My story started long ago when I escaped to Hong Kong and met other refugees here from different parts of the world. We all have different stories to tell but have a common fear, the fear of persecution and death. This fear increases as social stigma and prejudices towards refugees become more prominent. The threat of deportation back to where they were persecuted arouses pure terror in the hearts of refugees everywhere. Their hopes start to fade and they would rather live on the streets than face the prospect of being deported.
People like me who decided not to feel bad about our situation focused instead on fighting back and holding on to our dreams. I did my best to integrate into mainstream society, learning the language and the culture, and loving the people and society. I also attended local gatherings and tried to understand why certain societies are hostile to refugees. I noticed one thing, they do not understand what refugees are. When different cultures come together, the host culture may sometimes feel threatened. I realised later that locals do not really hate refugees, they just do not understand who these people are and why we are here. From then on I adopted the strategy of going out and sharing our stories. Even now I reach out to schools, community events and individuals just to raise awareness about refugees.
There is an ever-present misconception about refugees. Some media representatives and politicians turn against refugees, doing their worst to paint them in a bad light. They create negative labels to drive people away so that nobody would want to support them. If you did offer support, you live in fear of being singled out by society, shunned by those who are ignorant to the situation. Many locals have fallen into this trap; they care about refugees but are afraid to break through the social prejudice and stand up for us.

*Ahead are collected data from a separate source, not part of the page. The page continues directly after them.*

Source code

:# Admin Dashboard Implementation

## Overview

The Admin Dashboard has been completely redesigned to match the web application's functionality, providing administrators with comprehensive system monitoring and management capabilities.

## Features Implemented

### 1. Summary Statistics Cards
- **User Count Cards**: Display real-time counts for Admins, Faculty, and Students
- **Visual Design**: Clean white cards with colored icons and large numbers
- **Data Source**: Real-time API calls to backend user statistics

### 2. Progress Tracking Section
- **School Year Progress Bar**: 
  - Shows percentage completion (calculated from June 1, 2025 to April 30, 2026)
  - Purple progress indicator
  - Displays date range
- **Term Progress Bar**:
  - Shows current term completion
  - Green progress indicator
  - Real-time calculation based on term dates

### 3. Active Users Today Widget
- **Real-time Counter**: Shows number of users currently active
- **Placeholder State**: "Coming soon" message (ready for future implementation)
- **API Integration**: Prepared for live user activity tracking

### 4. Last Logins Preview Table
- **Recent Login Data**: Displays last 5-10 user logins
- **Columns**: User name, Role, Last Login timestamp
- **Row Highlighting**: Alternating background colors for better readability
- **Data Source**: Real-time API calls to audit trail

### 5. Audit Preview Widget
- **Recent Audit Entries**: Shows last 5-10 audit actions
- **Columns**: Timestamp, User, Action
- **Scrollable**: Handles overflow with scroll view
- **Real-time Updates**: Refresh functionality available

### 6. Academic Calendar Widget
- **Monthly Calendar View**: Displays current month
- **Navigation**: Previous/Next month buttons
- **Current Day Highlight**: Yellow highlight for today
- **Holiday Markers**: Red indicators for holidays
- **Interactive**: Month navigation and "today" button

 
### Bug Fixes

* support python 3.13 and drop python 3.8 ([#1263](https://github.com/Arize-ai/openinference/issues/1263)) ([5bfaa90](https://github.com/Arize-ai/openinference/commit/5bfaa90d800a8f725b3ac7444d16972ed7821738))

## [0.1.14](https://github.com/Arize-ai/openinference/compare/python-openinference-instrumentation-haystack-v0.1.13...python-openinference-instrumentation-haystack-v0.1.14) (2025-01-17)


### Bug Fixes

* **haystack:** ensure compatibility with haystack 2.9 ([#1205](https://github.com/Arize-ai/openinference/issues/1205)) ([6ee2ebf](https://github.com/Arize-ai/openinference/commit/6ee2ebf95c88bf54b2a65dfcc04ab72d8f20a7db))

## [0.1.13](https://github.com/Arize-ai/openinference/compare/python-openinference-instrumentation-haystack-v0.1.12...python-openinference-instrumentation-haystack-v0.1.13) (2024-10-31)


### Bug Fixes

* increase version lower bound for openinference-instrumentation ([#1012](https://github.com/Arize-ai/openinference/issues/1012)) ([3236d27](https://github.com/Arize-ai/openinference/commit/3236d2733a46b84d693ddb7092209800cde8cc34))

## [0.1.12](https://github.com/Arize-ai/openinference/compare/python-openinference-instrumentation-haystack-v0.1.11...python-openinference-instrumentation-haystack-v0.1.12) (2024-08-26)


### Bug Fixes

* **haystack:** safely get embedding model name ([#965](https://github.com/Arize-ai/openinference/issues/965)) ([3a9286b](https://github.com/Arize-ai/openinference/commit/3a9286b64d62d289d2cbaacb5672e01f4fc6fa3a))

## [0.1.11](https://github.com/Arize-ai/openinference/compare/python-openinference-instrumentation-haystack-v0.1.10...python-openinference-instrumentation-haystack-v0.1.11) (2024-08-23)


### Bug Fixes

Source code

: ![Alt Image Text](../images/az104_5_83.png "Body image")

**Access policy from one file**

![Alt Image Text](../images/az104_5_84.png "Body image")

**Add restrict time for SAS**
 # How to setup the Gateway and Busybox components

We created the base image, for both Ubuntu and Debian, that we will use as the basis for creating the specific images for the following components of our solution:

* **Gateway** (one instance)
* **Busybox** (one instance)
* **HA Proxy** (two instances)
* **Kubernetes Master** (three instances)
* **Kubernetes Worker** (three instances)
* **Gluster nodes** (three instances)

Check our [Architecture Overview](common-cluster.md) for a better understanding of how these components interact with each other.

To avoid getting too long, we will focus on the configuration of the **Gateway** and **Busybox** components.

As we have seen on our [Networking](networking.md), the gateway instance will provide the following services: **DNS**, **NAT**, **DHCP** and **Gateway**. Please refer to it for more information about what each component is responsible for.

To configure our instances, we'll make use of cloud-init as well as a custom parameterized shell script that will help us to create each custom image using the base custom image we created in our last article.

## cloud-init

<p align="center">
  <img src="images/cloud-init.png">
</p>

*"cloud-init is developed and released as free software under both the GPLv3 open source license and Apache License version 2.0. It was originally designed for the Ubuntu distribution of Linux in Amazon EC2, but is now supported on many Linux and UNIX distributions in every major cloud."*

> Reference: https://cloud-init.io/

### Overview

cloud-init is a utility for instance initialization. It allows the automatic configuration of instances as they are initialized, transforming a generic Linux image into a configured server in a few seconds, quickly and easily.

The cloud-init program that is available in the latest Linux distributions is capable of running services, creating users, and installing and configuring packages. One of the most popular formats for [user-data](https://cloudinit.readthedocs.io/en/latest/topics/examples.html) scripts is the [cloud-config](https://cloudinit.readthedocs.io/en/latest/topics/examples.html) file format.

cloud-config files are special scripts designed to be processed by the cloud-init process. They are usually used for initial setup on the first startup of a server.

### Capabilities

Refugees are everywhere, globally. In the past, some that were rejected by the Hong Kong government have been accepted by other countries like Canada, US, Australia and New Zealand. The same people, the same story, rejected by one authority yet accepted by another. There are many refugee stories, and mine is one of the rare ones that has a happy ending. I received Permanent Residency in Hong Kong after my story reached a lady who showered me not with prejudice, but with love and compassion, because she knew my story and understood who I really am.
This lady took the heat from Hong Kong society because of her convictions, much like a refugee. She heard hate speeches and some of her friends deserted her. Despite it all, she proved to the world that neither a person’s skin color nor social status matters. What matters is his or her personality and reputation. This woman met me at the lowest point of my life, the moment when I thought my hope was completely gone. She took the risk no person her age would normally take and broke the wave of social stigma. I still remember the day she stood her ground against a huge man who said nasty things about me. She defended me with all her passion. I realised then that in society not everyone hates refugees. This reinforced words my father once told me, “Not everyone will love you and not everyone will hate you. Let those who love you influence your life, and learn from those who hate you to do better.”
I experienced the meaning of true love in a society that initially rejected me. I found a young woman whispering true love into the ears of a young man. We both vowed to make Hong Kong a more welcoming place for migrants of all kinds. We are both engaged in a peace-making project to remove the social stigma that society imposes on refugees. Today I can bring the message of love to Hong Kong because this society also brought the message of love into my life. She is my wife.
I believe in humanity. People like my wife, people like you, people who are far stronger and more influential than she is. People who embrace diversity and have compassion for the weak. We need people like you who will stand up and speak loudly for refugees and social justice in this city. If my wife can stand up for us, you can stand up even higher.
The refugee crisis is international in scope, but here in our own backyard it is our responsibility as justice-loving people, to help the thousands of refugees affected by war, persecution and human right abuses. Social inclusiveness is a culture that we all need to cultivate and embrace in this day and age. We must nurture a culture without prejudice to race, age, gender and beliefs, a culture that sees the world as one big community.
As Branches of Hope’s Manager for Refugee Opportunity and Development Programme, I am happy to contribute in transforming the lives of hundreds of refugees in our community and making our world a better place for all.